Dataset entries:
####
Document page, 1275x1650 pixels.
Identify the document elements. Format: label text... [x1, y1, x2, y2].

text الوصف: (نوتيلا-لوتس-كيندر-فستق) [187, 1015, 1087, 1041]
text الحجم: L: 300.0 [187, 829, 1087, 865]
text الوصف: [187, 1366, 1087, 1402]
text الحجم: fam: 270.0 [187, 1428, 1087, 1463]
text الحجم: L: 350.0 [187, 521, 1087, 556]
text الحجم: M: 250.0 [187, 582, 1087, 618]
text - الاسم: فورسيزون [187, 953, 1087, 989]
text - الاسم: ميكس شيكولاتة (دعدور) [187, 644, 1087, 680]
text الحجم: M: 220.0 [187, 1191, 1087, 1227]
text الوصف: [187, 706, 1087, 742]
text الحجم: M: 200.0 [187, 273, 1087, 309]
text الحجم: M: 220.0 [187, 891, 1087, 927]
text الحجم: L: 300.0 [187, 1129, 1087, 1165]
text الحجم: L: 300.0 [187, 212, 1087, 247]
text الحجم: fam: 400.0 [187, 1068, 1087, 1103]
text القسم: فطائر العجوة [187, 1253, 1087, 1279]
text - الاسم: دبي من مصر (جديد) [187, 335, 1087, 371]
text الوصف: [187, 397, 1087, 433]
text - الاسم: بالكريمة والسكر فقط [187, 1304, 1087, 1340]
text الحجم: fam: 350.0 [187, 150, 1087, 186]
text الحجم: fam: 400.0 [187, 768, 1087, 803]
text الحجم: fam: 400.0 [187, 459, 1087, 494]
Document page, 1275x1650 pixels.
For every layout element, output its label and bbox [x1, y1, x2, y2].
####
= What to do =
The records above are to be set down again exactly as written.

= Result of the task =
Document page, 1275x1650 pixels.
Identify the document elements. Format: label text... [x1, y1, x2, y2].

text الوصف: (نوتيلا-لوتس-كيندر-فستق) [187, 1015, 1087, 1041]
text الحجم: L: 300.0 [187, 829, 1087, 865]
text الوصف: [187, 1366, 1087, 1402]
text الحجم: fam: 270.0 [187, 1428, 1087, 1463]
text الحجم: L: 350.0 [187, 521, 1087, 556]
text الحجم: M: 250.0 [187, 582, 1087, 618]
text - الاسم: فورسيزون [187, 953, 1087, 989]
text - الاسم: ميكس شيكولاتة (دعدور) [187, 644, 1087, 680]
text الحجم: M: 220.0 [187, 1191, 1087, 1227]
text الوصف: [187, 706, 1087, 742]
text الحجم: M: 200.0 [187, 273, 1087, 309]
text الحجم: M: 220.0 [187, 891, 1087, 927]
text الحجم: L: 300.0 [187, 1129, 1087, 1165]
text الحجم: L: 300.0 [187, 212, 1087, 247]
text الحجم: fam: 400.0 [187, 1068, 1087, 1103]
text القسم: فطائر العجوة [187, 1253, 1087, 1279]
text - الاسم: دبي من مصر (جديد) [187, 335, 1087, 371]
text الوصف: [187, 397, 1087, 433]
text - الاسم: بالكريمة والسكر فقط [187, 1304, 1087, 1340]
text الحجم: fam: 350.0 [187, 150, 1087, 186]
text الحجم: fam: 400.0 [187, 768, 1087, 803]
text الحجم: fam: 400.0 [187, 459, 1087, 494]
Document page, 1275x1650 pixels.
For every layout element, output its label and bbox [x1, y1, x2, y2].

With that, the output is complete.